Sous les fourches caudines
En 1999, le conseil municipal de Strasbourg votait une délibération allouant le terrain en vue de la construction de l’édifice. Quelques mois plus tard, l’association portant le projet organisait un grand concours d’architecture dont le but était « d’offrir à la Capitale européenne un bâtiment à sa dimension ». De grands noms comme Jean-Michel Wilmotte ou encore Zaha Hadid proposent des projets. C’est finalement celui imaginé par l’italien Paolo Portoghesi – déjà auteur de la Mosquée de Rome au milieu des années 1970 – qui rallie les suffrages. La première pierre est symboliquement posée en 2004, mais il faut encore attendre deux ans pour que les travaux débutent réellement car l’alternance municipale de 2001 a rebattu toutes les cartes, le tandem Keller-Grossmann étant peu enclin à voir l’édifice sortir de terre.

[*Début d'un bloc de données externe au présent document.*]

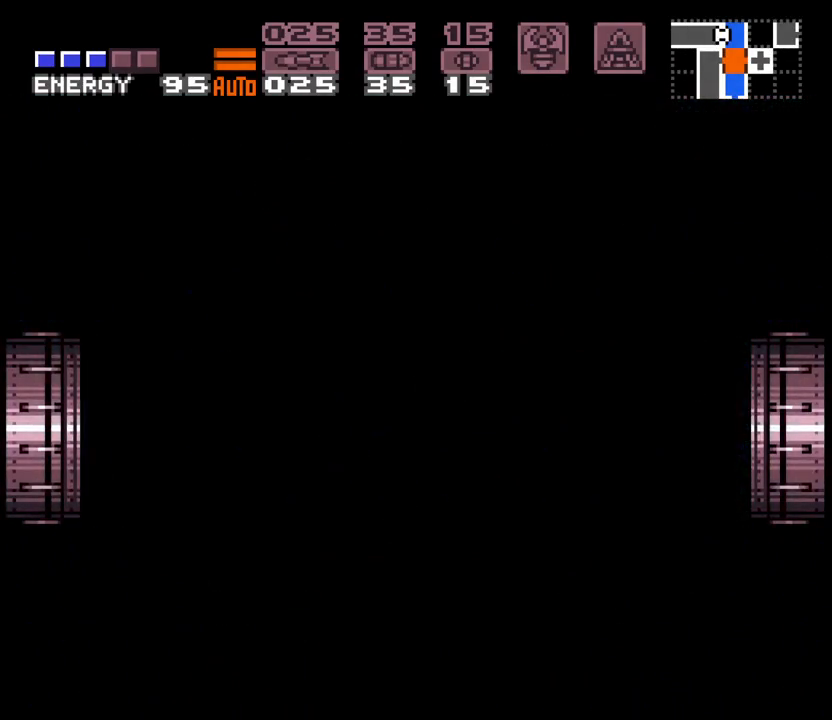
{"dt_ms": 500, "buttons": ["A", "B", "DPAD_RIGHT"], "events": [[117, "B", "down"], [333, "L1", "down"], [450, "L1", "up"]]}
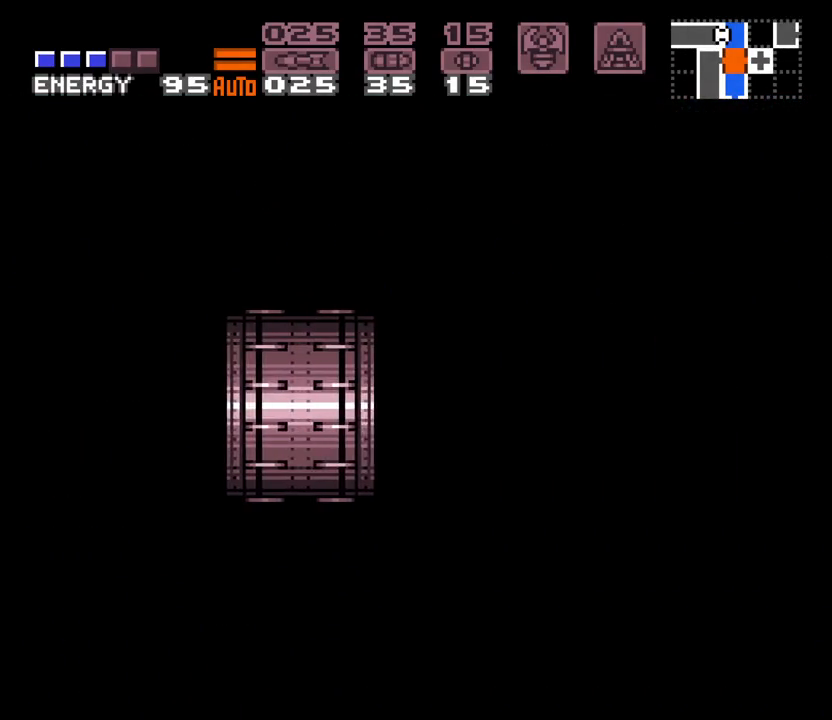
{"dt_ms": 500, "buttons": ["A", "DPAD_RIGHT"], "events": [[150, "B", "up"]]}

La Grande Mosquée de Strasbourg © Stéphane Louis pour Poly

La municipalité retarde tant que possible les choses, imposant « beaucoup plus de modestie au projet initial », confie Saïd Aalla dans un sourire qui en dit long. « L’architecte a dû réduire la taille de la salle de prière, supprimer le parking souterrain, l’espace culturel adjacent devant accueillir une bibliothèque et permettre d’organiser des conférences, mais aussi le salon de thé rendant ce lieu plus accueillant et ouvert sur l’extérieur. Le minaret, catalysant les critiques les plus vives, a lui aussi disparu. » Le refus initial de participations financières étrangères mettait aussi du plomb dans l’aile aux finances de la Grande Mosquée. Finalement, le retour aux affaires du PS avec l’élection de Roland Ries en 2008 relance tout. Les collectivités locales apportent environ un tiers des 8,7 millions d’euros de budget, le Maroc, le Koweit et l’Arabie Saoudite le second tiers et enfin les dons des fidèles et les différentes quêtes le reste.

Huit pétales de rose
Ouverte le 1er août 2011 pour le Ramadan, la Grande Mosquée a refermé ses portes juste après, afin de terminer les travaux d’aménagement intérieur et de décoration. Depuis quelques mois, chacun peut admirer l’immense dôme de cuivre (20 mètres de haut et 16 de diamètre) de couleur rouge tirant sur le brun. Avec le temps, il s’oxydera pour prendre une teinte verte se mariant parfaitement avec le beige clair de la façade et des huit piliers externes entourant la coupole et formant autant de pétales de rose s’étirant vers l’extérieur. Le grès des Vosges complétant le tout ancre l’édifice dans son environnement. Une fois l’entrée passée, nous sommes stupéfaits par la largeur de la salle de prière principale. Aucun pilier porteur ne vient brouiller la vue. « Une première dans le monde que cette architecture dont la technique est empruntée aux ponts suspendus », explique Saïd Aalla. « L’absence d’obstacles physiques renforce l’impression de flottement, de douceur et de respiration de la coupole dans un très harmonieux arc de cercle. » Ses 135 tonnes (avec la charpente) sont supportés par les piliers extérieurs et les tirants aériens qui les relient.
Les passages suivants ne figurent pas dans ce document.